All selected mappings are applied in the order of their name, and are deeply merged onto the final user data. The final data is then validated against the SCIM schema, and if the data is not valid, the sync is stopped.
Filtering users
By default service accounts are excluded from being synchronized. This can be configured in the SCIM provider. Additionally, an optional group can be configured to only synchronize the users that are members of the selected group. Changing this group selection does not remove members outside of the group that might have been created previously.
Supported options
SCIM defines several optional settings that allow clients to discover a service provider's supported features. In authentik, the ServiceProviderConfig endpoint provides support for the following options (if the option is supported by the service provider).
-
Filtering
When the remote system supports filtering, authentik uses this operation to filter users and groups in the remote system to match them to existing authentik users and groups.
-
Bulk
The
bulkconfiguration enables clients to send large collections of resource operations in a single request. If the remote system sets this attribute, authentik will respect themaxOperationsvalue to determine the maximum number of individual operations a server can process within a single bulk request. -
Patch updates
If the service provider supports PATCH updates, authentik will use patch requests to add/remove members of groups. For all other updates, such as user updates and other group updates, PUT requests are used.

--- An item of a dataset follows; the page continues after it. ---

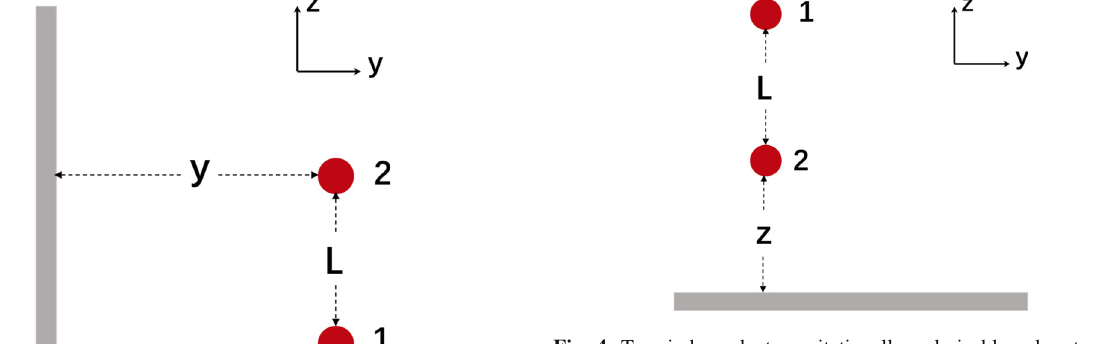
Fig. 4 Two independent gravitationally polarizable subsystems are placedonthe z -axiswithaseparation L .ADirichletboundaryislocated in the xoy plane, and the distance to the closer one is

Using in conjunction with other providers
A lot of applications support SCIM in conjunction with another SSO protocol like OAuth/OIDC or SAML. With default settings, the unique user IDs in SCIM and other protocols are identical, which should easily allow applications to link users the are provisioned with users that are logging in.
Applications can either match users on a unique ID sent by authentik called externalId, by their email or username.
OAuth/OIDC
The default provider configuration for the Subject mode option of Based on the User's hashed ID matches the externalId that's generated by default. If any other Subject mode is selected, the externalId attribute can be customized via SCIM mappings.
SAML
The SAML NameID policy urn:oasis:names:tc:SAML:2.0:nameid-format:persistent uses the same unique user identifier as the default externalId value used by the SCIM provider. If a SAML application does not send a NameID request, this value is also used as fallback.